Since 1991, the use of SMA has increased steadily in the United States. At

present, some states routinely use SMA even though a standard mixture design

procedure is not available. A mixture design procedure that provides guidance

on material properties, aggregate gradation, determination of optimum asphalt

content, and mixture properties is needed. This paper presents a mixture design

procedure for SMA mixtures developed by the National Center for Asphalt

Technology. Data for the development of the procedure was collected from a

laboratory study conducted with various samples of aggregates, fillers, asphalt

binders, and stabilizing additives. Compacted mixtures were tested to evaluate

the effects of aggregate structure, asphalt binder, and binder-fine aggregate

mortar. Specific conclusions from this study were: (1) The Los Angeles abrasion

loss showed good correlation with aggregate breakdown, (2) It appeared that the

3:1 or 2:1 flat and elongated particles provided much better classification for

the various aggregates than a 5:1 ratio, (3) The flat and elongated particle

ratio showed excellent correlation with aggregate breakdown, (4) In a SMA mix,

the percent passing the 4.75 mm sieve must be below 30 percent to ensure proper

stone-on-stone contact, (5) The percent passing the 0.02 mm sieve did not show

a correlation with mortar stiffness. However, the dry compacted volume, as

obtained from the Penn State test method, did show a good correlation with

mortar stiffness and can be utilized to characterize the shape of fillers.

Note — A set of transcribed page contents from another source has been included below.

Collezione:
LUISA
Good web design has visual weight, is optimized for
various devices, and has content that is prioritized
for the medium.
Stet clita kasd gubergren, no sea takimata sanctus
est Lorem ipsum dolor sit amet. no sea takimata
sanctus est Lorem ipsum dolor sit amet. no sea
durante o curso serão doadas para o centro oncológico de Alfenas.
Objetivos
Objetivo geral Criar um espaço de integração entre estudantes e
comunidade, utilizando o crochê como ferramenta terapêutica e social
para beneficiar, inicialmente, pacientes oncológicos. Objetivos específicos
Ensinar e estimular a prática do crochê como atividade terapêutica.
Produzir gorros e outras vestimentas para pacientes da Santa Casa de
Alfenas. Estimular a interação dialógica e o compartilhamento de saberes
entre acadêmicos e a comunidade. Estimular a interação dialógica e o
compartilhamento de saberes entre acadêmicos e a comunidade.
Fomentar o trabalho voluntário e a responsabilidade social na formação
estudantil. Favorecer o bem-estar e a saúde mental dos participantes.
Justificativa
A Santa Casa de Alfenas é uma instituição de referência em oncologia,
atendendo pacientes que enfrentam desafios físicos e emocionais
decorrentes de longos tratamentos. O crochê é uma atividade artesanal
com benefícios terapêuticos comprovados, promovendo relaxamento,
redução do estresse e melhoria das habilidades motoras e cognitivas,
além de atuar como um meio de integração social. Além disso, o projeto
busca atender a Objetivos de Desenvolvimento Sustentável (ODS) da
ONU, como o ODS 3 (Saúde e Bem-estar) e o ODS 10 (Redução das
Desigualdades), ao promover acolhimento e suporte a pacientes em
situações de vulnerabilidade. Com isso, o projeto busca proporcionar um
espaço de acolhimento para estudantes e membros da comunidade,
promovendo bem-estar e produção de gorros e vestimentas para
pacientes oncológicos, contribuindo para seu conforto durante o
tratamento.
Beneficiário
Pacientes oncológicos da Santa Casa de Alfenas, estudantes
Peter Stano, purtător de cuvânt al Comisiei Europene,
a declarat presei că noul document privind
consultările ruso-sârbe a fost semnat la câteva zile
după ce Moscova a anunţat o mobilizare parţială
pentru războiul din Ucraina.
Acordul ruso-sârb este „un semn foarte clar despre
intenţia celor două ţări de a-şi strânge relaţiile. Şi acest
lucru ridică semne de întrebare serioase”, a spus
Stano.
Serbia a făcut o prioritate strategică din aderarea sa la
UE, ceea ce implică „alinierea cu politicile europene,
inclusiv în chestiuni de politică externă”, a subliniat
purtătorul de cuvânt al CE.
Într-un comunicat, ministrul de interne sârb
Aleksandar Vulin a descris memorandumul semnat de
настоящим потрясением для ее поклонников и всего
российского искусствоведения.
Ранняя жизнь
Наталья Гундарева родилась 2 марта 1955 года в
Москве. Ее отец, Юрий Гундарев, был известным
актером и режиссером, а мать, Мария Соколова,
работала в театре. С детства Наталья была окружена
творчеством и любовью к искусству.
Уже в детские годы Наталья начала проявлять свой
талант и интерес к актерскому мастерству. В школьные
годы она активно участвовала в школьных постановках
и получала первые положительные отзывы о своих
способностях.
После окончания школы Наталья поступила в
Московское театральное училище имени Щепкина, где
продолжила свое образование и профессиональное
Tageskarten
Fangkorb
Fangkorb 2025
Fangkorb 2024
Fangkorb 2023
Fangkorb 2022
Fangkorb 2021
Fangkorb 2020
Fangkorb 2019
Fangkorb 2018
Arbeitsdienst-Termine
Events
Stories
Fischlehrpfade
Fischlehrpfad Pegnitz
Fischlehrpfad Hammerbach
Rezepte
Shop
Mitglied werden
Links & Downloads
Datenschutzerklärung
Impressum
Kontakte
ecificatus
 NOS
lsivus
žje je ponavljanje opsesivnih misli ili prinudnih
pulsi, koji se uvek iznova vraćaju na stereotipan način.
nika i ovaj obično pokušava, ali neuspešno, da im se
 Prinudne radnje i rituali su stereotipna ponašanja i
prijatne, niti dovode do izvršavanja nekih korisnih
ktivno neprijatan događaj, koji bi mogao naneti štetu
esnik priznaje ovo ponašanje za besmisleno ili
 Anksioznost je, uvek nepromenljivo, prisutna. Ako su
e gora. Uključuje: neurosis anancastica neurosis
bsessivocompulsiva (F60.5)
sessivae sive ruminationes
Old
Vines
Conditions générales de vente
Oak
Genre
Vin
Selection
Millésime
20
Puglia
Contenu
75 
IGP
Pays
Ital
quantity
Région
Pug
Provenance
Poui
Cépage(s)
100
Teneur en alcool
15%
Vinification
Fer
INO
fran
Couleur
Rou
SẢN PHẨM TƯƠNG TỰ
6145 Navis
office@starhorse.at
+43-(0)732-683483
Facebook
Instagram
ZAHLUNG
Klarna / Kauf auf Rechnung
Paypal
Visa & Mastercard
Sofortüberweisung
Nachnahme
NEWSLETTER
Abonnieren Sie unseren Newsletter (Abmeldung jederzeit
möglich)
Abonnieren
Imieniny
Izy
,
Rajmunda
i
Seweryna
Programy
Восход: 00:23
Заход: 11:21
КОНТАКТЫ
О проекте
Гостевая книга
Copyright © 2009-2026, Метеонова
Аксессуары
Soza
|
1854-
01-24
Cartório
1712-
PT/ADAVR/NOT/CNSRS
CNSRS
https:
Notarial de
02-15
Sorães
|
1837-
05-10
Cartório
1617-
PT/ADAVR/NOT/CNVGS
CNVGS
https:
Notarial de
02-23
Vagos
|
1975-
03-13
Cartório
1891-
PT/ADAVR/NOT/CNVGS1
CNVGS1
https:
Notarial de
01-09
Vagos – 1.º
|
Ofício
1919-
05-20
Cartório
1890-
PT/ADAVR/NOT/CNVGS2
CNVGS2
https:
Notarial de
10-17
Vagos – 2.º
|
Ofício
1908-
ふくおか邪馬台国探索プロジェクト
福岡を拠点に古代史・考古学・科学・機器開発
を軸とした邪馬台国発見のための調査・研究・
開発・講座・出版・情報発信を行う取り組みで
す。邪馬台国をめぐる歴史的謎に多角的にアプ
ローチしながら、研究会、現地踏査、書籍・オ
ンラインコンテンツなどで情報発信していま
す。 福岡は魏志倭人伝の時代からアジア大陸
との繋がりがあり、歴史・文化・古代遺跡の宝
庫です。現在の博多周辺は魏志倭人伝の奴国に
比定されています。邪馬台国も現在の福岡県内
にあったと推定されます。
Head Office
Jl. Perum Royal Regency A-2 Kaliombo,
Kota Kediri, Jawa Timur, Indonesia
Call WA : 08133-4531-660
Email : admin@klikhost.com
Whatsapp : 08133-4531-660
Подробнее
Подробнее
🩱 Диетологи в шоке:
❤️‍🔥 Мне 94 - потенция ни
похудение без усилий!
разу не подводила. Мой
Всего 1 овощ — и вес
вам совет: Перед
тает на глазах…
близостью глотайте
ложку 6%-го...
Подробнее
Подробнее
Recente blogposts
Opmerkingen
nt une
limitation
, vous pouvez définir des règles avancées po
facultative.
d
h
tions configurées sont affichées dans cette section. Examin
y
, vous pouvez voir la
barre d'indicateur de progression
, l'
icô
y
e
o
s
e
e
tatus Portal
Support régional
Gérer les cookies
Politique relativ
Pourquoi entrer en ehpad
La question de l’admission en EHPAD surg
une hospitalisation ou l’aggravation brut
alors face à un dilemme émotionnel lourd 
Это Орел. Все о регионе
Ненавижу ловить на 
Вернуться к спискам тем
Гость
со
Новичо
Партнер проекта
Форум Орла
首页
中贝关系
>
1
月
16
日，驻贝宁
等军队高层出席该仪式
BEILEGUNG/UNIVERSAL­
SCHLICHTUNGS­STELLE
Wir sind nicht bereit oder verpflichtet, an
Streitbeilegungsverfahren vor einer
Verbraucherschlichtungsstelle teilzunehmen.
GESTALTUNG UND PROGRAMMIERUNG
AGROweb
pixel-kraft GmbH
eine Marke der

Generally, a more angular filler tends to produce a higher air voids result in

this test, (6) In-place results from about 86 projects showed that very little

rutting has occurred in SMA pavements constructed in the United States since

1991. However, for the pavements with air voids falling below the 3 percent

range, some rutting was observed. (7) A VMA significantly lower than specified

VMA can be obtained due to aggregate breakdown. Hence, the mix designer must

consider aggregate type, compactor type and compactive effort along with the

gradation in meeting the required VMA criteria. Specifying a minimum asphalt

content can result in different requirements for aggregates with different

specific gravity, (8) Fifty blows of Marshall hammer were found to be

approximately equal to 100 revolutions of the Superpave gyratory compactor in

terms of resultant density. The Superpave gyratory compacter was found to

produce less aggregate breakdown than the Marshall hammer, (9) Fiber stabilizers

were found to be more effective in reducing draindown than polymer stabilizers.

However, mixes modified with polymer showed better resistance to rutting in

laboratory wheel tracking tests.